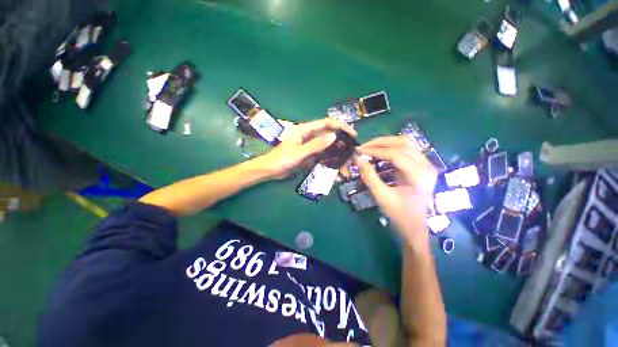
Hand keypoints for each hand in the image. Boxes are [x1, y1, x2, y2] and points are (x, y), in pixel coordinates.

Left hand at [255, 118, 356, 178]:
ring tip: (347, 160)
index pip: (326, 123)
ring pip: (326, 146)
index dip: (340, 126)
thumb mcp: (299, 152)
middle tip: (352, 149)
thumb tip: (333, 135)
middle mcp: (308, 136)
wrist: (270, 171)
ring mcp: (309, 146)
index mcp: (304, 130)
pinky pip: (321, 155)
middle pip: (328, 134)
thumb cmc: (281, 160)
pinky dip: (329, 160)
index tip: (352, 133)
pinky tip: (336, 166)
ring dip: (336, 152)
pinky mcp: (309, 155)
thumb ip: (315, 145)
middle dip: (340, 140)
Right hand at [355, 136, 437, 253]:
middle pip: (403, 143)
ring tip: (370, 148)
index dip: (375, 150)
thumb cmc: (399, 214)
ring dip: (386, 143)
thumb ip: (369, 177)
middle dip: (380, 143)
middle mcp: (427, 166)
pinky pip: (407, 150)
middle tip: (363, 147)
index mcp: (419, 176)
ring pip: (406, 143)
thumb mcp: (382, 197)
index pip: (396, 154)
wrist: (415, 227)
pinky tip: (380, 153)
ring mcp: (427, 164)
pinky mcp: (422, 166)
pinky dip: (391, 148)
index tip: (359, 150)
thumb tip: (358, 159)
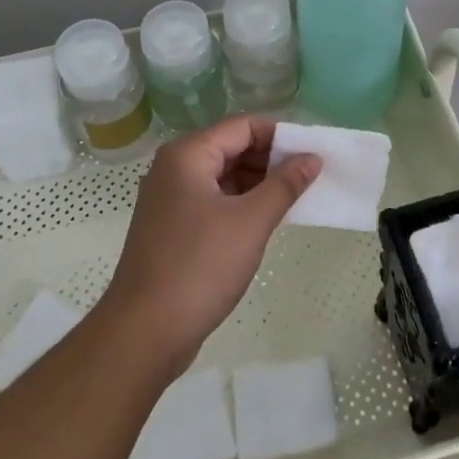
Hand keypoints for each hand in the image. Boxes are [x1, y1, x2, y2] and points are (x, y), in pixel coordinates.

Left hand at [102, 116, 319, 373]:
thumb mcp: (250, 222)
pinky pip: (215, 202)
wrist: (145, 332)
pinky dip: (242, 205)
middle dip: (271, 160)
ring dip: (259, 184)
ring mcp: (171, 200)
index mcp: (188, 155)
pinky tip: (268, 220)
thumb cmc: (199, 266)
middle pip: (232, 148)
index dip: (280, 136)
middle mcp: (175, 168)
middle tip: (311, 176)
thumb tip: (312, 159)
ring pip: (224, 177)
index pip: (242, 126)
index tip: (313, 152)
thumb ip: (284, 185)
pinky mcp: (174, 228)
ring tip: (297, 198)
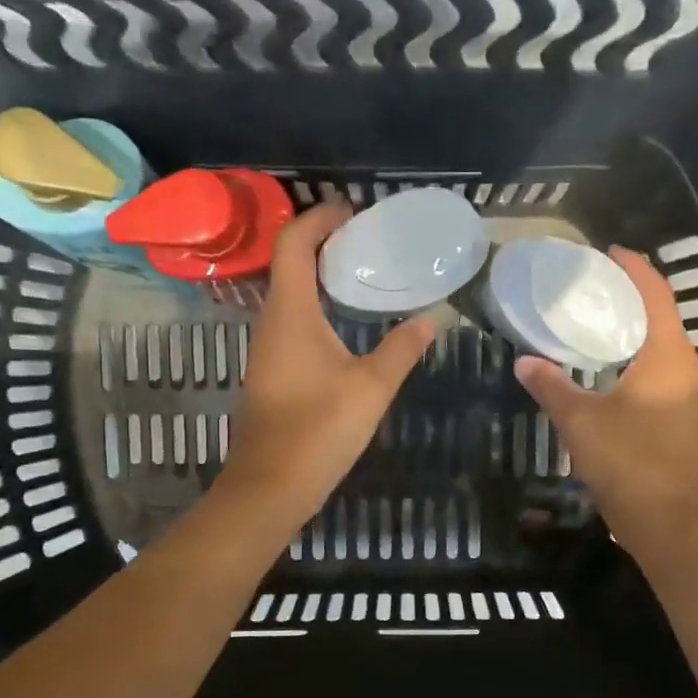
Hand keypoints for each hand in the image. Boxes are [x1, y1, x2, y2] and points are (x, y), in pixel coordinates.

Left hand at [213, 203, 434, 538]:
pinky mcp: (272, 372)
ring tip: (362, 274)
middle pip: (289, 264)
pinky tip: (346, 324)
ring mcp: (267, 348)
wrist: (271, 486)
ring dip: (320, 277)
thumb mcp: (371, 387)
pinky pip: (292, 322)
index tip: (351, 211)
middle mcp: (271, 322)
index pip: (293, 244)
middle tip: (366, 241)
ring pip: (290, 295)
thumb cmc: (319, 430)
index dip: (318, 219)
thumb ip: (401, 350)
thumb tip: (429, 321)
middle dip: (323, 243)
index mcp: (290, 313)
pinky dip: (317, 307)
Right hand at [514, 247, 697, 563]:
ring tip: (588, 323)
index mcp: (668, 357)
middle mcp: (683, 370)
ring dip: (627, 333)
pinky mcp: (675, 422)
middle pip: (659, 318)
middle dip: (627, 299)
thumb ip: (551, 387)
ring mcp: (682, 399)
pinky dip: (628, 361)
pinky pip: (652, 375)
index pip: (656, 295)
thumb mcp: (581, 421)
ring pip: (656, 349)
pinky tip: (598, 372)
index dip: (635, 269)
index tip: (608, 252)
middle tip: (587, 288)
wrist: (669, 524)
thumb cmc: (630, 463)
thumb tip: (524, 362)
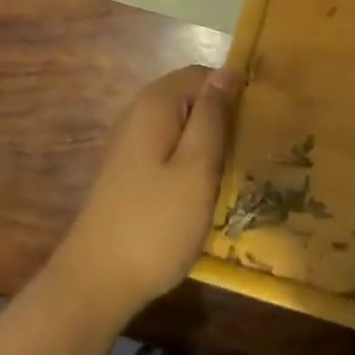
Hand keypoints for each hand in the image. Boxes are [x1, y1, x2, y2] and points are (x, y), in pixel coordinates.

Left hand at [51, 65, 241, 319]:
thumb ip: (212, 116)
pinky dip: (190, 162)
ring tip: (235, 172)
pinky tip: (204, 190)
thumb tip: (227, 71)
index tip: (258, 123)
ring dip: (208, 143)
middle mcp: (138, 113)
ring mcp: (130, 143)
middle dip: (221, 118)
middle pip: (191, 98)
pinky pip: (169, 149)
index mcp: (155, 104)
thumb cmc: (156, 223)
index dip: (232, 92)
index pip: (203, 74)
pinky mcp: (129, 171)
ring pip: (181, 126)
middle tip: (250, 151)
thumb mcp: (197, 168)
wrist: (96, 282)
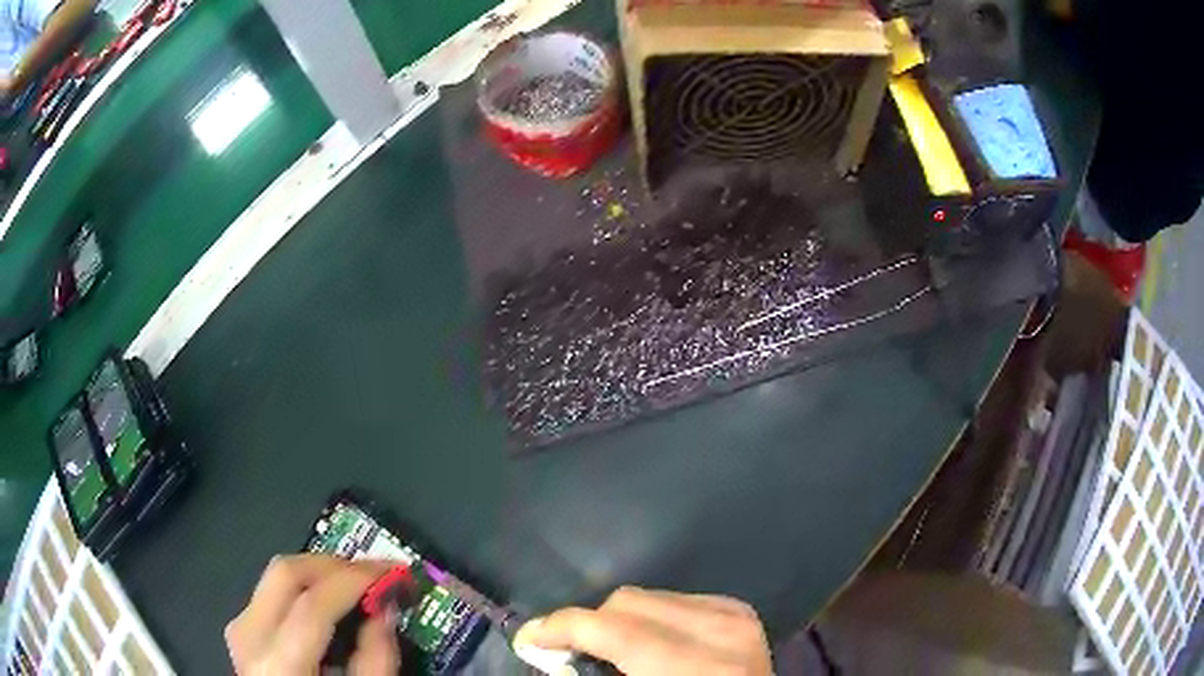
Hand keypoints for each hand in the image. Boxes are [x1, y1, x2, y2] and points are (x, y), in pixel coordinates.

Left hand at [226, 554, 399, 674]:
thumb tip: (385, 609)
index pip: (313, 604)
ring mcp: (239, 629)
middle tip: (374, 574)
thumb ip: (376, 660)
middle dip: (335, 565)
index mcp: (278, 664)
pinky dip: (303, 588)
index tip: (394, 570)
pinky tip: (328, 602)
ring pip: (276, 576)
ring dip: (320, 574)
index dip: (355, 580)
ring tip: (356, 586)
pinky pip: (271, 592)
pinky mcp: (241, 628)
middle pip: (286, 574)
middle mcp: (249, 636)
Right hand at [514, 586, 771, 675]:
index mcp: (691, 669)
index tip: (529, 638)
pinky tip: (652, 641)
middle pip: (626, 602)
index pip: (610, 629)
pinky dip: (653, 617)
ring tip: (615, 650)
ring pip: (649, 595)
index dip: (558, 628)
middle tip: (572, 651)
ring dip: (621, 620)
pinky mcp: (741, 611)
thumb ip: (589, 674)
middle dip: (590, 625)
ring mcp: (736, 618)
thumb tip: (542, 645)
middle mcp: (720, 633)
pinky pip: (677, 598)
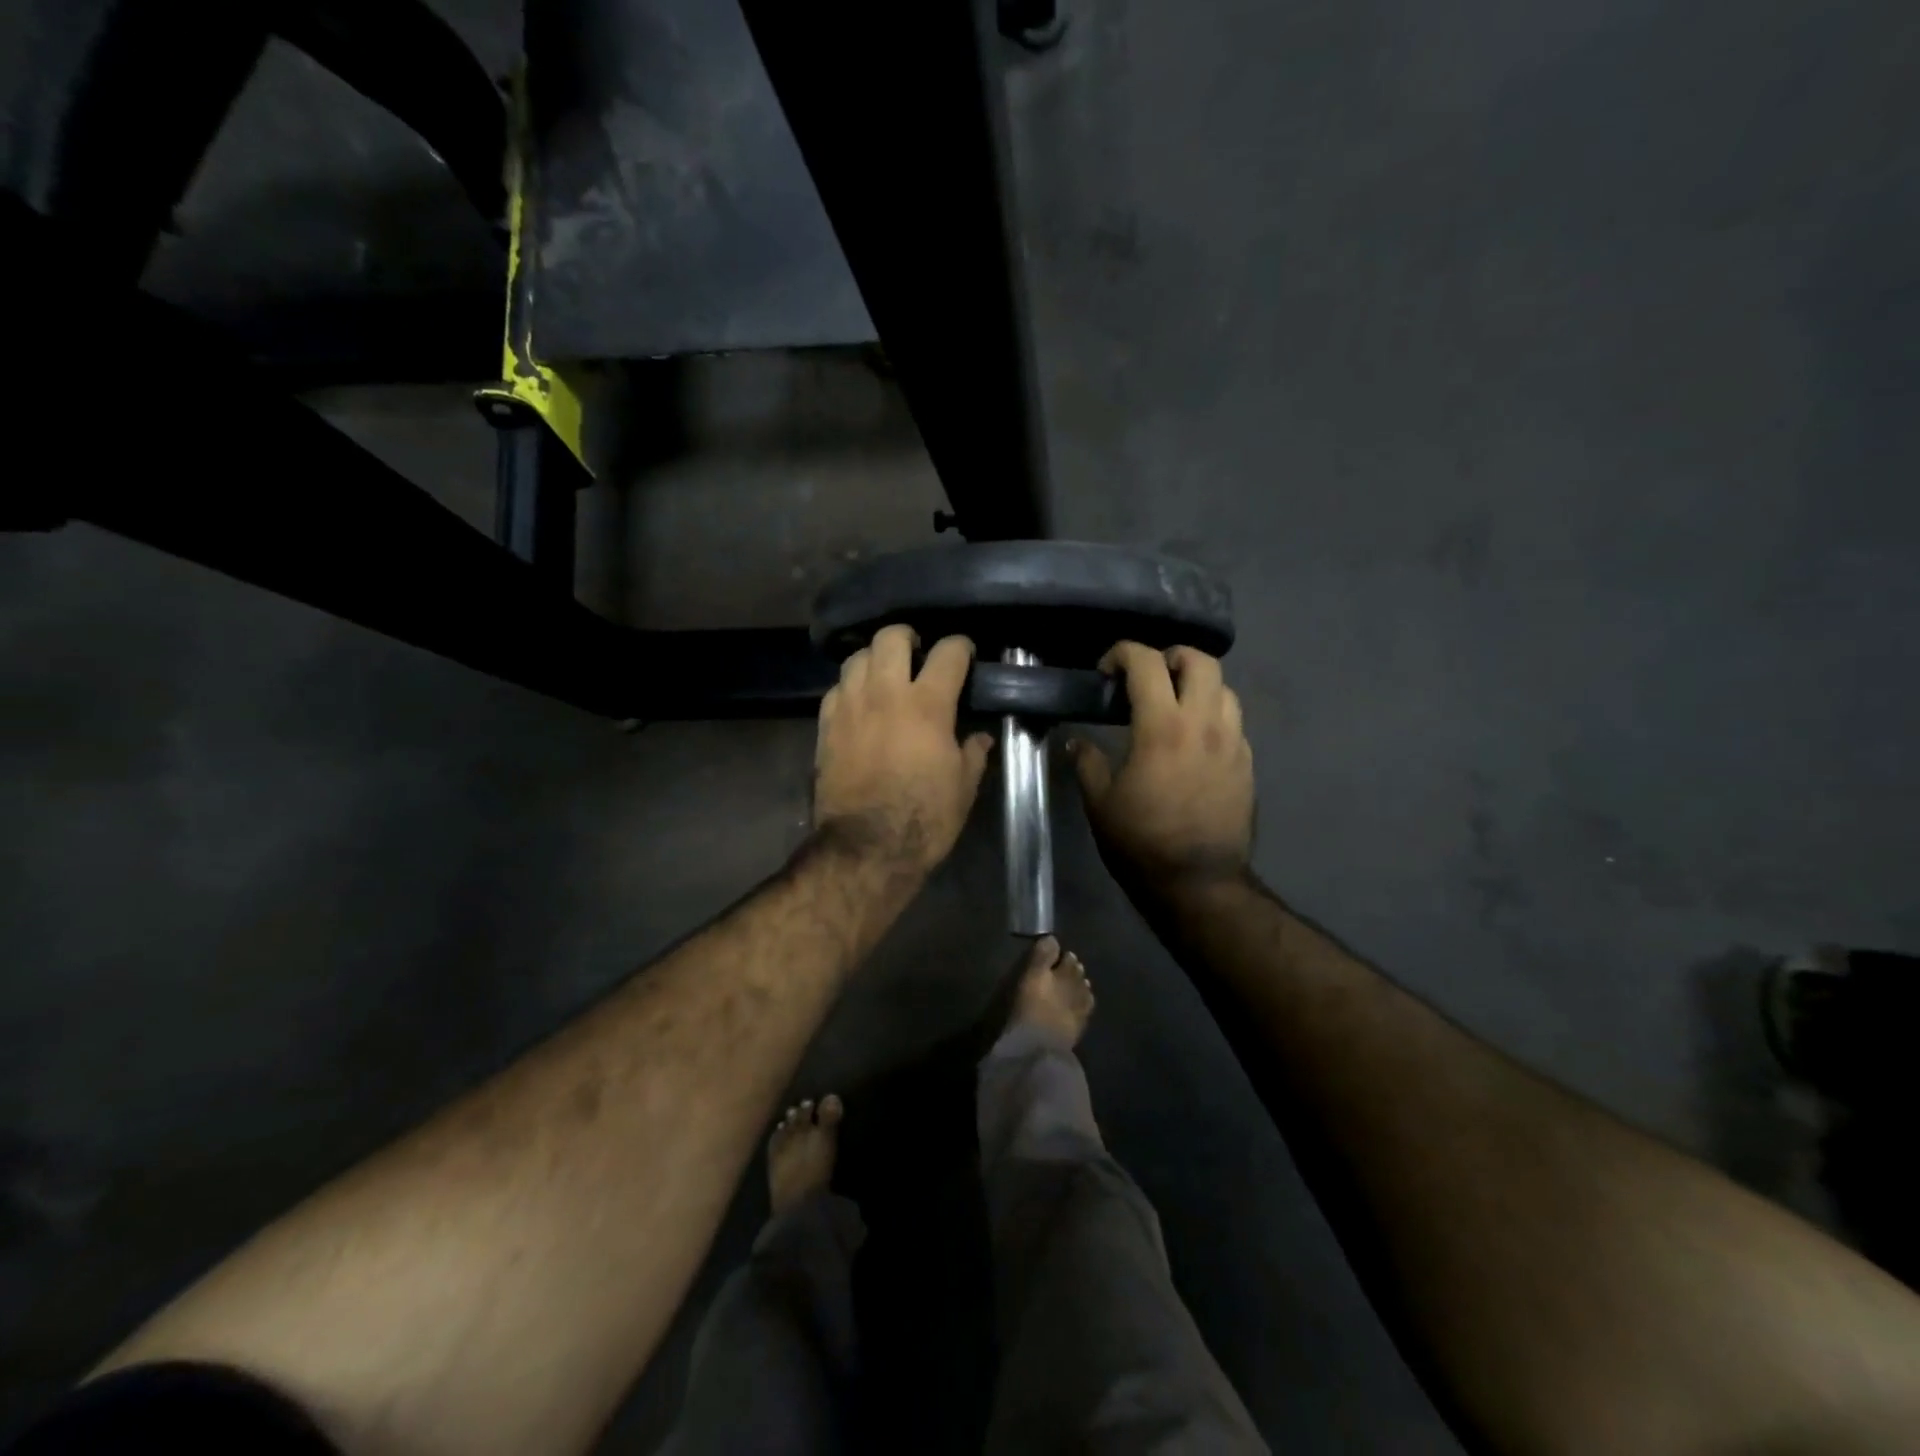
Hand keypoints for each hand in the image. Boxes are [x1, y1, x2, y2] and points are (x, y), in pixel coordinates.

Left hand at [814, 625, 993, 875]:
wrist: (866, 847)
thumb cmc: (924, 818)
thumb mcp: (963, 788)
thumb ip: (973, 754)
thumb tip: (980, 738)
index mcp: (928, 704)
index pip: (948, 652)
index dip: (961, 647)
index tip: (965, 654)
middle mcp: (885, 693)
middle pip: (891, 637)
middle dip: (908, 637)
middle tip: (918, 652)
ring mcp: (850, 706)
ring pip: (857, 656)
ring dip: (875, 658)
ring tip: (885, 673)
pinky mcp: (825, 725)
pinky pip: (836, 688)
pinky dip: (851, 686)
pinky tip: (860, 702)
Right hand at [1070, 643, 1253, 895]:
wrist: (1199, 883)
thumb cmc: (1141, 842)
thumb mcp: (1100, 803)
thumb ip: (1087, 763)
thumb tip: (1076, 743)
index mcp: (1162, 727)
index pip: (1147, 663)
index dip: (1122, 654)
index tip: (1106, 671)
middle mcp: (1204, 724)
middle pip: (1200, 660)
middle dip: (1170, 657)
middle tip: (1148, 677)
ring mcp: (1233, 742)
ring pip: (1224, 688)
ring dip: (1197, 685)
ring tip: (1173, 705)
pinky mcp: (1248, 763)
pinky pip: (1234, 721)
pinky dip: (1212, 715)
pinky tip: (1193, 740)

=-=-=-=-=

Problem details:
Out of the records above, return only the lines from the one with "index tip: (608, 252)" through the one with "pinky mcp: (129, 171)", exactly, and none of the pictures.

Reply:
index tip: (608, 252)
middle tip: (587, 288)
wrist: (669, 524)
thumb cmc: (630, 463)
thumb tip: (524, 362)
Hand keypoints for each hand in the image. Boxes are [x1, y1, x2, y2] and points are (x, y), in pixel coordinates.

Left hand at [51, 65, 241, 319]:
thumb ip: (212, 116)
pinky dip: (190, 162)
ring tip: (235, 172)
pinky tip: (204, 190)
thumb tip: (227, 71)
index tip: (258, 123)
ring dip: (208, 143)
middle mcp: (138, 113)
ring mcp: (130, 143)
middle dip: (221, 118)
middle pip: (191, 98)
pinky pip: (169, 149)
index mcp: (155, 104)
thumb cmc: (156, 223)
index dip: (232, 92)
index pip: (203, 74)
pinky mcp: (129, 171)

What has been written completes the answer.